Within the records that follow, find every line containing the string "wrist". Copy those lines.

*** Input for this task Section Begins ***

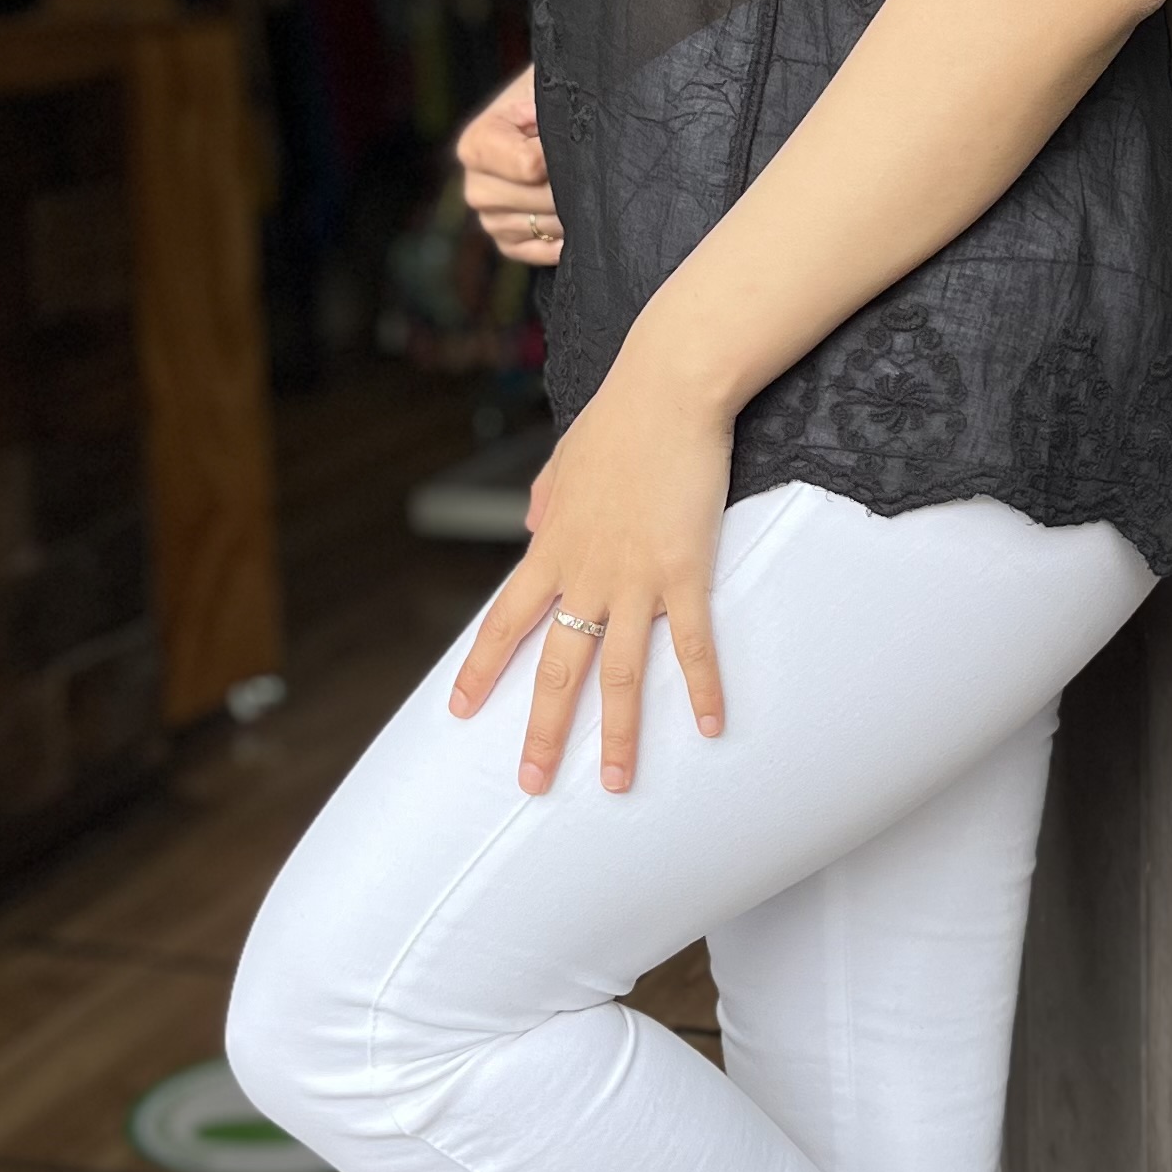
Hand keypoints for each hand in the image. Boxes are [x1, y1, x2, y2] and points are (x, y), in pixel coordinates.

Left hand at [449, 345, 730, 791]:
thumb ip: (544, 501)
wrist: (668, 389)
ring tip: (616, 782)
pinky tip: (711, 725)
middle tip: (531, 782)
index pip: (505, 623)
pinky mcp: (686, 570)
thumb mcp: (563, 463)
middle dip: (543, 731)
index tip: (461, 712)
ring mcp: (636, 577)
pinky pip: (693, 643)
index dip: (482, 671)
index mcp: (551, 549)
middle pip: (556, 667)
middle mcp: (586, 574)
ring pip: (619, 672)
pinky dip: (703, 687)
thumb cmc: (619, 420)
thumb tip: (531, 525)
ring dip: (617, 734)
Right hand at [457, 65, 562, 263]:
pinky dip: (562, 241)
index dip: (562, 156)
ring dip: (572, 211)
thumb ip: (551, 112)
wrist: (555, 119)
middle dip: (572, 184)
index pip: (529, 166)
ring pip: (544, 227)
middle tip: (587, 166)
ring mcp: (489, 219)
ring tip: (580, 186)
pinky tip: (575, 221)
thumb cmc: (554, 100)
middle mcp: (475, 186)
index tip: (573, 138)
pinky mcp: (508, 242)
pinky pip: (536, 252)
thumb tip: (557, 149)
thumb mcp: (549, 90)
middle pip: (539, 200)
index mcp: (477, 144)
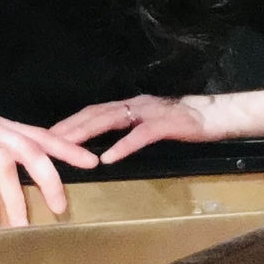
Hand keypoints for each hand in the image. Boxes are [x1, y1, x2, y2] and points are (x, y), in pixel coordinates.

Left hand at [48, 93, 225, 163]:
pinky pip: (140, 135)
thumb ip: (129, 131)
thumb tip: (105, 146)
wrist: (218, 115)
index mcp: (130, 106)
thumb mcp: (151, 126)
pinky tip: (108, 158)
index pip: (92, 112)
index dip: (69, 122)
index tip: (47, 135)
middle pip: (94, 114)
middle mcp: (135, 105)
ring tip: (65, 146)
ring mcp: (150, 113)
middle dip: (68, 127)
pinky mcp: (166, 124)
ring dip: (85, 133)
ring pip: (110, 120)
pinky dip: (122, 146)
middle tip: (44, 141)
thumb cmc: (186, 124)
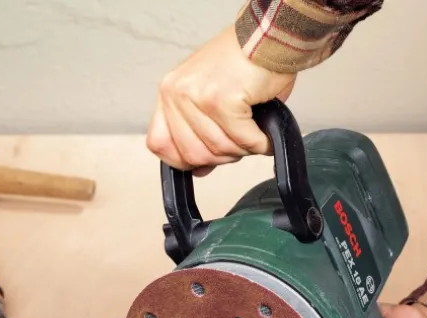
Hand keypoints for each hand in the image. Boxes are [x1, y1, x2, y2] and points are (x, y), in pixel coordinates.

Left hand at [146, 24, 296, 176]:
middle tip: (240, 139)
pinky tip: (263, 131)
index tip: (205, 159)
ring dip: (244, 147)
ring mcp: (197, 97)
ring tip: (253, 128)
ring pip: (220, 150)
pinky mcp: (221, 100)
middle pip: (193, 155)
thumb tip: (199, 170)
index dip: (183, 160)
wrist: (268, 39)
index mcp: (169, 94)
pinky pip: (243, 141)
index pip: (159, 144)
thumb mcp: (211, 99)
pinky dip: (259, 142)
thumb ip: (200, 136)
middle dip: (222, 156)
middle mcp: (176, 94)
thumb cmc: (243, 64)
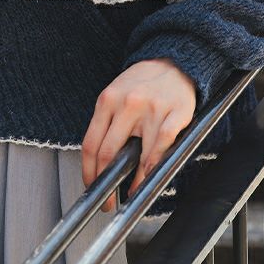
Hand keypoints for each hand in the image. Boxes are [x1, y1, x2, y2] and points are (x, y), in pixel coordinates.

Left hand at [82, 58, 196, 212]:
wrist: (173, 61)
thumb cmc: (142, 83)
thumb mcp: (116, 94)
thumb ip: (107, 122)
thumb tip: (98, 162)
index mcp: (107, 99)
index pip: (90, 143)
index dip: (88, 171)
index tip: (91, 186)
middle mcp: (126, 103)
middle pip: (108, 152)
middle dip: (106, 184)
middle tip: (108, 201)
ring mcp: (151, 109)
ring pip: (138, 155)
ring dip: (134, 182)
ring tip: (131, 193)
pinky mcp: (174, 114)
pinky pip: (162, 147)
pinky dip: (154, 168)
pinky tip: (150, 178)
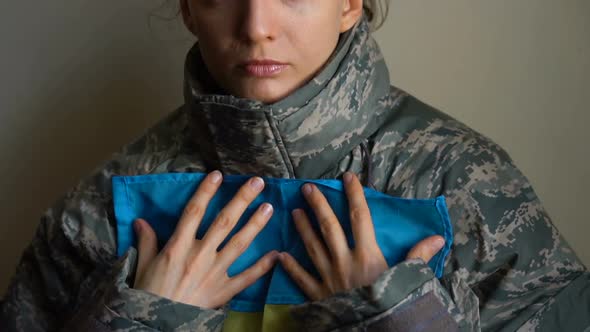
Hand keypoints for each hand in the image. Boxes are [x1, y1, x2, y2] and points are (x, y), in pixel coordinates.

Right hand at [132, 171, 278, 308]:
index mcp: (179, 246)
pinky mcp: (224, 291)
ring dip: (256, 225)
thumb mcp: (143, 264)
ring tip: (269, 208)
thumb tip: (141, 221)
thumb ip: (146, 241)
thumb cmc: (148, 292)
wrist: (156, 325)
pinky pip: (246, 277)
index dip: (206, 191)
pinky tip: (277, 254)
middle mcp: (200, 255)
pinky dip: (262, 267)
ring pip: (239, 244)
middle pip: (224, 222)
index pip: (194, 212)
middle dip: (242, 200)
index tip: (218, 175)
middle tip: (258, 183)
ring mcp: (215, 272)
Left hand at [278, 172, 444, 300]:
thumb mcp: (408, 277)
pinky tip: (280, 255)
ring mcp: (329, 277)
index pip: (359, 216)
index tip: (347, 177)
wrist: (372, 330)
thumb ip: (419, 255)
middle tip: (307, 188)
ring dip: (302, 228)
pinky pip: (302, 278)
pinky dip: (291, 267)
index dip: (354, 194)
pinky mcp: (318, 295)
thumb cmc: (391, 303)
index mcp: (367, 254)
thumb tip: (438, 236)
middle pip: (329, 227)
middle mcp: (344, 260)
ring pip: (312, 247)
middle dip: (318, 205)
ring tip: (294, 212)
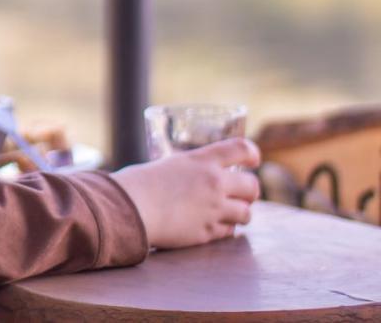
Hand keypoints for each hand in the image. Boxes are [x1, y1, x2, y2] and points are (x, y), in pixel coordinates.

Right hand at [111, 138, 260, 248]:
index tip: (253, 161)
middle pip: (252, 186)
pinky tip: (210, 224)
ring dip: (239, 213)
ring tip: (227, 212)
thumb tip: (194, 177)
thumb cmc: (137, 183)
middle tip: (240, 194)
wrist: (129, 209)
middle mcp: (214, 183)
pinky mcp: (207, 233)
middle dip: (249, 191)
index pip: (242, 149)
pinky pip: (228, 232)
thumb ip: (189, 171)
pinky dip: (224, 229)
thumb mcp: (168, 165)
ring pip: (246, 213)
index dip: (252, 154)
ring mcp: (214, 210)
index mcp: (202, 161)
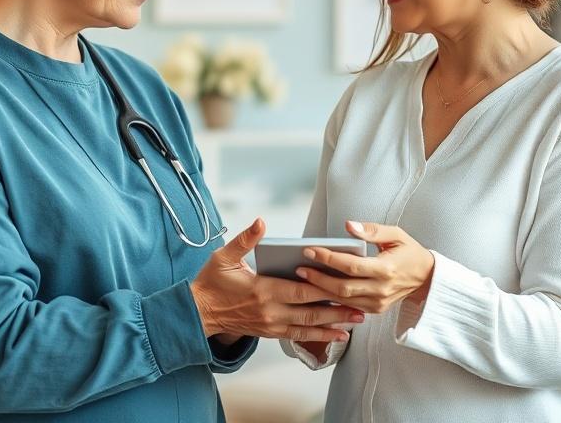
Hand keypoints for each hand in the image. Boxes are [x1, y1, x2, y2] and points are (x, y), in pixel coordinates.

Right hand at [190, 218, 364, 342]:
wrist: (199, 313)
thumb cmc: (212, 282)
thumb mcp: (224, 257)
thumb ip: (245, 240)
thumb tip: (261, 222)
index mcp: (262, 290)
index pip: (299, 289)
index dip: (322, 287)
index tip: (342, 283)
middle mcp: (270, 311)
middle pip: (310, 311)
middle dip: (337, 309)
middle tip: (361, 306)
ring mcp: (271, 325)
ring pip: (308, 327)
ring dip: (333, 325)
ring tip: (356, 321)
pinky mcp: (270, 333)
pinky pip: (299, 337)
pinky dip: (320, 337)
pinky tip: (336, 335)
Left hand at [295, 220, 434, 314]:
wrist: (426, 277)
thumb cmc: (409, 252)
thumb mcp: (396, 234)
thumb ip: (372, 230)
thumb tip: (348, 225)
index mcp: (386, 269)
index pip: (351, 266)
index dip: (328, 259)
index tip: (309, 251)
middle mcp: (381, 289)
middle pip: (342, 288)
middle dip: (318, 278)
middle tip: (299, 268)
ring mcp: (378, 303)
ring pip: (343, 300)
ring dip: (321, 290)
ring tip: (303, 278)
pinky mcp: (375, 310)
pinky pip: (349, 306)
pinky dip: (332, 299)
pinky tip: (318, 289)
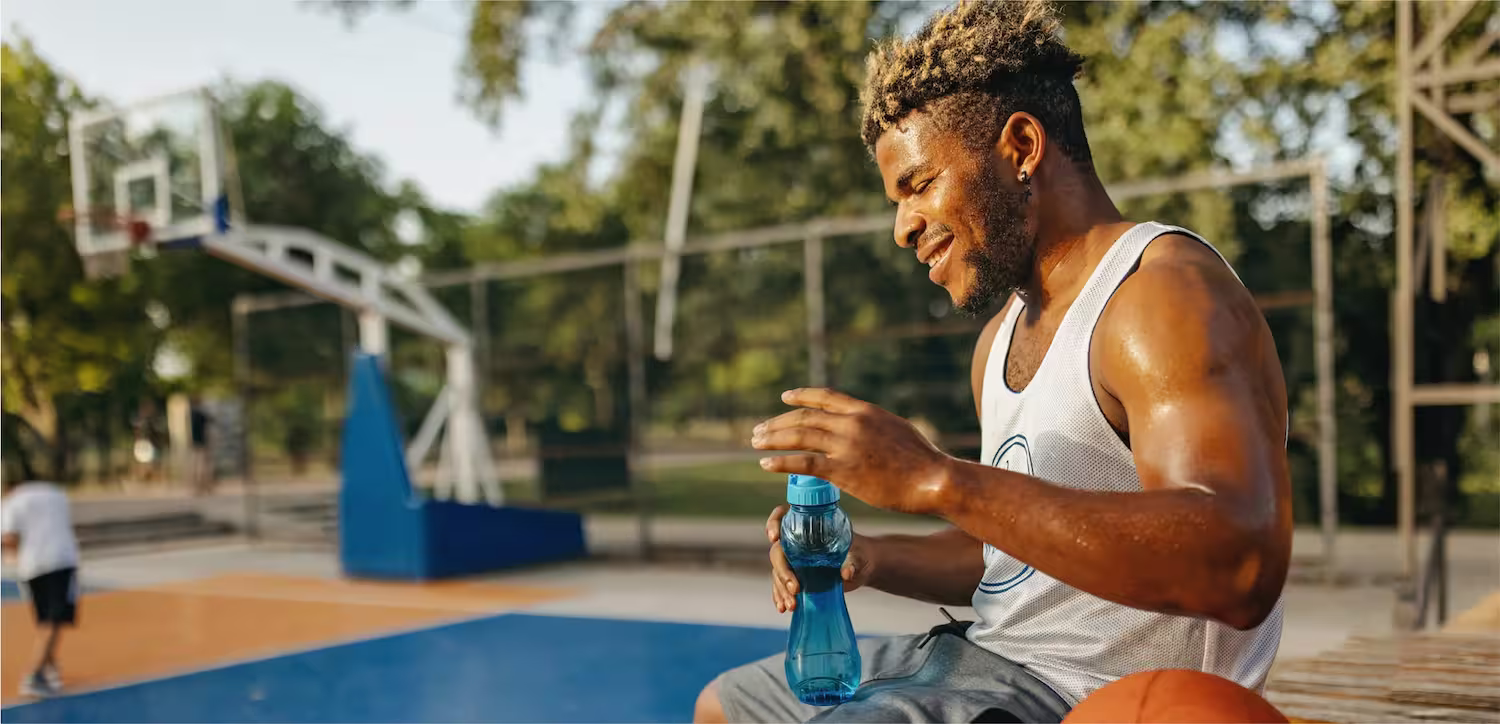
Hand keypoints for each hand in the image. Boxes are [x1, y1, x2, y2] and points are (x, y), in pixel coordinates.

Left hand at [752, 388, 952, 514]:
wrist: (933, 480)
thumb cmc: (921, 460)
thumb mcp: (897, 429)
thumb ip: (873, 426)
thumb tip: (861, 428)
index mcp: (865, 411)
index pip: (825, 397)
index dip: (801, 396)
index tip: (784, 397)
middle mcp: (852, 423)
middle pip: (804, 417)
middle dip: (777, 423)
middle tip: (758, 430)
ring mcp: (846, 446)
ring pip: (799, 436)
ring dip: (773, 438)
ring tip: (755, 443)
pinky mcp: (844, 471)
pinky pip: (803, 463)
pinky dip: (781, 462)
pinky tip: (766, 463)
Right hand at [766, 504, 874, 612]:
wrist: (861, 568)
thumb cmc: (860, 554)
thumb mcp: (858, 556)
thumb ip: (852, 563)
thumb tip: (846, 572)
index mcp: (808, 528)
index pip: (782, 517)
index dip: (773, 524)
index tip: (775, 538)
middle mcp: (796, 543)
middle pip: (777, 552)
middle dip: (782, 571)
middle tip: (795, 588)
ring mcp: (794, 561)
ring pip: (777, 572)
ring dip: (781, 590)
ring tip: (792, 605)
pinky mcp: (796, 578)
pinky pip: (781, 586)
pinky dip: (780, 597)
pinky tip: (783, 607)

*** Input for this task Section Ends ***

■ Your solution ■
wrist: (668, 389)
wrist: (555, 119)
wrist: (218, 115)
wrist: (268, 39)
wrist: (173, 61)
wrist: (156, 325)
wrist: (372, 330)
wrist: (129, 209)
wrist: (199, 313)
wrist: (426, 277)
wrist: (933, 480)
wrist: (861, 568)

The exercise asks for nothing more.